Educator’s challenge motivated young writer

A challenge, and subsequent encouragement from a high school principal five years ago opened not a door, but the floodgates of creativity for a young Laurel man.

Five years ago, Charles Siefken was a student at East Marshall High School.

Some classes were such a challenge that he wanted to quit school.

Dyslexia and cross-modality issues made it difficult for him to learn.

“If I read something in a textbook, I had a hard time writing out notes,” he said. “But the more I read, the more I wrote, and the condition improved. And for somebody who once hated English, I love writing stories.”

East Marshall Principal Rex Kozak saw potential in Charles and challenged him to write and publish a book to receive credit for an English class.

For once, Charlie was interested in a school project, and took the challenge.

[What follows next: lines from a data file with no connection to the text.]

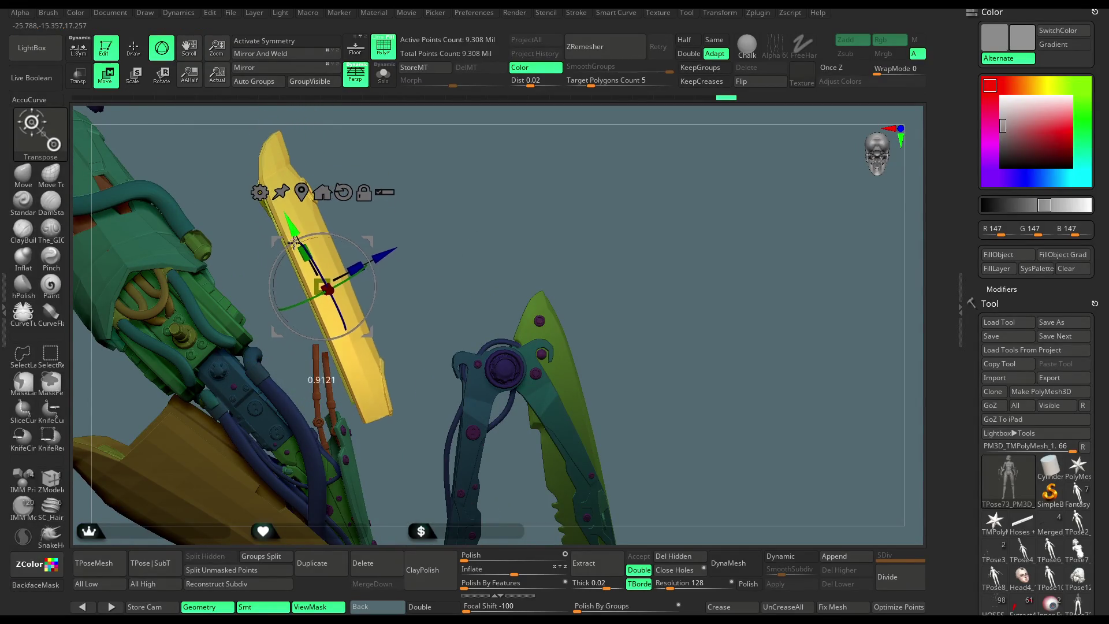
left_click_drag(294, 243, 298, 265)
left_click_drag(400, 281, 390, 297)
mouse_move(432, 264)
left_mouse_down()
mouse_move(205, 309)
mouse_move(208, 333)
mouse_move(250, 312)
mouse_move(169, 332)
left_mouse_up()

Kozak’s directive was this: Charles was to incorporate English, math and recent events into the book and keep up with his other classes.

The arrangement also required Charles to submit research and other materials used to develop his fictional effort to Kozak periodically.

Wendy Siefken, Charles’ mother, agreed to help her son.

Charles provided the story theme, and did the writing.

Mom followed-up with editing and suggestions.

Soon, the entire Siefken family was contributing time, talent and support.

The task proved to be daunting, despite Charles’ passion for writing short stories, all the while receiving positive feedback from Kozak and other East Marshall educators.

Another young author would provide the extra motivation Charles needed to get the job done.

Also confident in Charles’ ability to complete the task were Wendy, and Charles Henry, his dad.

Charles credited fellow author Christopher Paolini of the “Eragon” series, then, and now, for motivating him to read more and enter the world of writing.

Charles saw much in common between him and Paolini.

“He (Paolini) was 16 when he started working on the story as a classroom project and graduated,” Charles said. “And he published it age 18, going from school to school to promote the book, received encouragement, and was successful.”

Charles would finish Kozak’s assignment and his first book in four months.

“Kai’s Journey, The New World Chronicles Book 1,” was the result.

Wendy ultimately served as coach, editor, proofreader, researcher and more.

The Siefkens’ first effort was so successful they followed up with “Kai’s Journey, The New World Chronicles Book 2”.

Recently the mother-son team launched their third book, “Jack Bowman.”

So recent, that the two were at the Central Iowa Fair two weeks ago and Linn Creek Art Festival in Marshalltown promoting and selling it along with their other books.

Wendy has added agent and publicist to her job description, while still being mom and a spouse to Charles Henry, a trucker.

“Jack Bowman” is for young adults from ages 10 and up,” Wendy said. “There are dragons, werewolves and zombies. The dragons and werewolves are good, and there is no blood, guts, or gore that would offend parents or scare children.”

The plot centers around Bowman, a young man who has been on the wrong side of the law too often. He was convicted of his third offense under a “three strikes and out,” law, and is now on his way to prison.

The bus carrying the prisoners to the penitentiary has stopped on a bridge, because a horde of zombies have massed on the road ahead.

They attack the bus.

As Bowman is running from the zombies, he notices a little girl trapped in a car, mouthing a scream.

She can’t vocalize the scream, nor can she speak. The girl has her own horrors from the past, making sounds and speech impossible.

The girl’s father, a victim of the zombie attack, turns on his daughter, sitting in the back seat.

But Bowman pulls her away, and they escape.

“That incident is basically the turning point in his life for the good,” Wendy said.

Completing Kozak’s project proved to be a turning point in Charles’ life.

More than five years have passed since writing and releasing the “Kai 1.”

He graduated from high school, and is now enrolled in Marshalltown Community College’s auto mechanics program.

He continues to comes up with book themes, researches, and writes when not in class or doing homework.

And another joint project between son and mother is in the works.